待研读文本 >>
★ ★ ★ ★ ★

你的2个10x数据可以整合公共数据库的2个一起分析
看到华大基因团队的课题组丢在GigaScience杂志的一篇文章:Single-cell transcriptomic landscape of nucleated cells in umbilical cord blood ,链接是:https://academic.oup.com/gigascience/article/8/5/giz047/5484799 ,该研究仅仅是2个志愿者的脐带血单细胞转录组而已,但是成功的跟10X官网的外周血单细胞转录组细胞分群进行对比描述,讲述了一个比较好的生物学故事!
To acquire a transcriptomic map of UCB cells at single-cell resolution, we collected samples of UCB from 2 healthy donors and isolated nucleated cells for single-cell RNA-seq using the 10 × Chromium platform.
After stringent quality control and filtering by multiple criteria (see Methods), transcriptomes of 7,852 and 9,785 single cells from the 2 UCB samples (UCB1 and UCB2) were acquired, detecting a mean of 1,270 and 1,460 genes per cell, respectively.

★ ★ ★ ★ ★

请完整转录关于脐带血单细胞转录组的文本，一字不改。 作答时仅以该文本为依据。

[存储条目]
★ ★ ★ ★ ★

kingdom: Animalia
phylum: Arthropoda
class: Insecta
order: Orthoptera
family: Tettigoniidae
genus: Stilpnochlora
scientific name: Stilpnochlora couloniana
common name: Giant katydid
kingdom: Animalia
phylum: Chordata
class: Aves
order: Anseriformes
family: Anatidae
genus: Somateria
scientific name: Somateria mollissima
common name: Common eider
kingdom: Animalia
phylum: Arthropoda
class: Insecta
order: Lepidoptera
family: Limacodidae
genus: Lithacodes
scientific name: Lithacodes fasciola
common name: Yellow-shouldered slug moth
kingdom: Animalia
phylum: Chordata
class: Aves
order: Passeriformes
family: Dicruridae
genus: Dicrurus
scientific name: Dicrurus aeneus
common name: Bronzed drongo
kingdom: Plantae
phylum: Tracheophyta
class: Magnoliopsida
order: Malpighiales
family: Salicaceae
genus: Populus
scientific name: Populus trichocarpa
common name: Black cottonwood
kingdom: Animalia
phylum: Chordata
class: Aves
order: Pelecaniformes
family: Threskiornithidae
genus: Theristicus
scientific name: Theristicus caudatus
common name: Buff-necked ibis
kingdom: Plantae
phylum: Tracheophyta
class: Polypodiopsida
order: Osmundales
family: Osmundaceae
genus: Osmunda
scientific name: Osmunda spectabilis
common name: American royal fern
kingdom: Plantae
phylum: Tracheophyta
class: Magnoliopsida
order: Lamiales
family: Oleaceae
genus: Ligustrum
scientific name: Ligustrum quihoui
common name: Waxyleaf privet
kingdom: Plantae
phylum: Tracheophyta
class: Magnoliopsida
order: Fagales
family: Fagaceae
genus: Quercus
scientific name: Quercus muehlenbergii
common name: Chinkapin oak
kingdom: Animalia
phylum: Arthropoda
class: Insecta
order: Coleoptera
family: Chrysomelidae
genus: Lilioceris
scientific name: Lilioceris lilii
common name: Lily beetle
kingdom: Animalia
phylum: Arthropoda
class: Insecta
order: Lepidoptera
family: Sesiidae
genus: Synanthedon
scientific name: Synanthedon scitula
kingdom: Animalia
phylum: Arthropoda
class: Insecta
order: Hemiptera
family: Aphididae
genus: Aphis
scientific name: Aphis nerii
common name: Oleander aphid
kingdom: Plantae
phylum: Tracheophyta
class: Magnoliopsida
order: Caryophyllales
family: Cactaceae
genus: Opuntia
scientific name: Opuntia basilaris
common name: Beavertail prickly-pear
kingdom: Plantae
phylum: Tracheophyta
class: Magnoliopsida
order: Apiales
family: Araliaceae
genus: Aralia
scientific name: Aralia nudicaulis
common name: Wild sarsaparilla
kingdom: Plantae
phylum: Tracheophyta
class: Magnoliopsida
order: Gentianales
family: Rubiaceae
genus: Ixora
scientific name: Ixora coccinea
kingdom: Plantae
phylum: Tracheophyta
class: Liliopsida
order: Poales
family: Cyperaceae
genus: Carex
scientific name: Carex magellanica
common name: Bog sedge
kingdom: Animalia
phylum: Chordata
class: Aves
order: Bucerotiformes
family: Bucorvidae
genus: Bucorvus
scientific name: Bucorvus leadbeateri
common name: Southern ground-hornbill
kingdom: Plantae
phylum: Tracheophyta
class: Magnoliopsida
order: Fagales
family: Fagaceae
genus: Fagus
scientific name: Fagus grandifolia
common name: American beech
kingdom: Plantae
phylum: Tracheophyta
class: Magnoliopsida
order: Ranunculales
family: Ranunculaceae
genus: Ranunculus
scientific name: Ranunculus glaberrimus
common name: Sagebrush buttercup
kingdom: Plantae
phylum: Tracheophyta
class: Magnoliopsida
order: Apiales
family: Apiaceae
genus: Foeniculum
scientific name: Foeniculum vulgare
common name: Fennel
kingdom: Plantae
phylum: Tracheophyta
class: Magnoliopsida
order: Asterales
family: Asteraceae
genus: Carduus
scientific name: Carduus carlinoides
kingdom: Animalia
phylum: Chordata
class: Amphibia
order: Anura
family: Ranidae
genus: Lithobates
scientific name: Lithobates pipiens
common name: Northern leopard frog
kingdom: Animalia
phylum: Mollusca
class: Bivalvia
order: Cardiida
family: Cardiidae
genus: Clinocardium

★ ★ ★ ★ ★

结果如下 >>
你的2个10x数据可以整合公共数据库的2个一起分析
看到华大基因团队的课题组丢在GigaScience杂志的一篇文章:Single-cell transcriptomic landscape of nucleated cells in umbilical cord blood ,链接是:https://academic.oup.com/gigascience/article/8/5/giz047/5484799 ,该研究仅仅是2个志愿者的脐带血单细胞转录组而已,但是成功的跟10X官网的外周血单细胞转录组细胞分群进行对比描述,讲述了一个比较好的生物学故事!
To acquire a transcriptomic map of UCB cells at single-cell resolution, we collected samples of UCB from 2 healthy donors and isolated nucleated cells for single-cell RNA-seq using the 10 × Chromium platform.
After stringent quality control and filtering by multiple criteria (see Methods), transcriptomes of 7,852 and 9,785 single cells from the 2 UCB samples (UCB1 and UCB2) were acquired, detecting a mean of 1,270 and 1,460 genes per cell, respectively.